The Pre/Early Modern Forum: Victoria Addona (McGill)
The Pre/Early Modern Forum is delighted to announce the upcoming talk by Victoria Addona, a postdoctoral fellow at McGill University. The event will take place on Zoom (https://yale.zoom.us/j/8472619307) on April 18th at 5:30pm EST.
Victoria Addona’s talk is titled “Late Sixteenth-Century Florentine Architecture and the ‘Almost Impossible,’” an abstract of which is included below:
Early modern Florentine architects and engineers often described the impact of natural phenomena on civic infrastructure as “almost impossible” to comprehend. From floods and earthquakes to strikes of lighting, the terrible and fugitive forces of nature seemed to evade perception, representation, and reasoning. Curiously, court chroniclers employed the same phrase— “almost impossible”—to describe the simulation of natural phenomena in early modern theatrical productions. This talk explores the rhetorical conceit of the “almost impossible” to consider the ways that late sixteenth-century Florentine architects translated the dynamics of natural phenomena from the built environment to the stage. By tracing their management of the natural world across building practices, I emphasize the key role they played in reshaping a cultural imaginary of nature as a domain to be conquered by human intervention.
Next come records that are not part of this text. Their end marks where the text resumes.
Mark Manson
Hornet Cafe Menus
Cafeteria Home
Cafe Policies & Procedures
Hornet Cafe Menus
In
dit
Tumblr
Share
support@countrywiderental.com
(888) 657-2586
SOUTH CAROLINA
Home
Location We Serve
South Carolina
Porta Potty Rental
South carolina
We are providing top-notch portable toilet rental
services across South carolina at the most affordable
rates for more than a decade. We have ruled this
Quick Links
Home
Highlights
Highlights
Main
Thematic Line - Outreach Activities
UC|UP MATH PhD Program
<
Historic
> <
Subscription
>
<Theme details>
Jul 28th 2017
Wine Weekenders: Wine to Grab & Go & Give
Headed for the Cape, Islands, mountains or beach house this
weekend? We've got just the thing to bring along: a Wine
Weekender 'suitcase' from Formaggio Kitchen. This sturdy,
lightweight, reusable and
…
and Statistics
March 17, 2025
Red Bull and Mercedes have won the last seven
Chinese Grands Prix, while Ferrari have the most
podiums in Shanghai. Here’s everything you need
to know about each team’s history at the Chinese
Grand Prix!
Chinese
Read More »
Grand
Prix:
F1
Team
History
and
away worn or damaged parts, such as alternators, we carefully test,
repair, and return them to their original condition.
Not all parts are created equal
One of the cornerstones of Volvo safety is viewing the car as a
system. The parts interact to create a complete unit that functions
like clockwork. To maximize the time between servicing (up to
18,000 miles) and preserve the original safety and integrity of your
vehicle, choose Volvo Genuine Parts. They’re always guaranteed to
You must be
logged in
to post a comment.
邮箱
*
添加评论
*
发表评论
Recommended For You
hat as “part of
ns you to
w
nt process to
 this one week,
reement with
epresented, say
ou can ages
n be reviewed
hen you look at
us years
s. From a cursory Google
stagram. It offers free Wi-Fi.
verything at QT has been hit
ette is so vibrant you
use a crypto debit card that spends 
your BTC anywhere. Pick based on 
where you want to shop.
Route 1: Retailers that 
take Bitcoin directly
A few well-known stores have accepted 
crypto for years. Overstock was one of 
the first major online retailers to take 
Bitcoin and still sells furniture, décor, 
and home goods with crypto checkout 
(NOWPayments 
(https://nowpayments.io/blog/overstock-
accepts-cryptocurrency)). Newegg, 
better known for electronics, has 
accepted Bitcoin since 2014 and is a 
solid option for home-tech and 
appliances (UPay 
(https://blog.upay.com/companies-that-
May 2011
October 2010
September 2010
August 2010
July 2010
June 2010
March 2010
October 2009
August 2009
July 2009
Victoria Addona is a postdoctoral fellow in McGill University’s Department of Art History and Communication Studies, where she is completing a book tentatively titled Bernardo Buontalenti and the Art of the Impossible. A specialist of early modern Italian art and architecture, she received her PhD from Harvard University and held fellowships at Villa I Tatti, the Medici Archive Project, and Sir John Soane’s Museum. Forthcoming articles in I Tatti Studies, The Journal of Architecture, and Nuncius explore her interests in early modern architecture and nature, focusing on issues of architectural mobility, as well as practical and theoretical approaches to architectural preservation.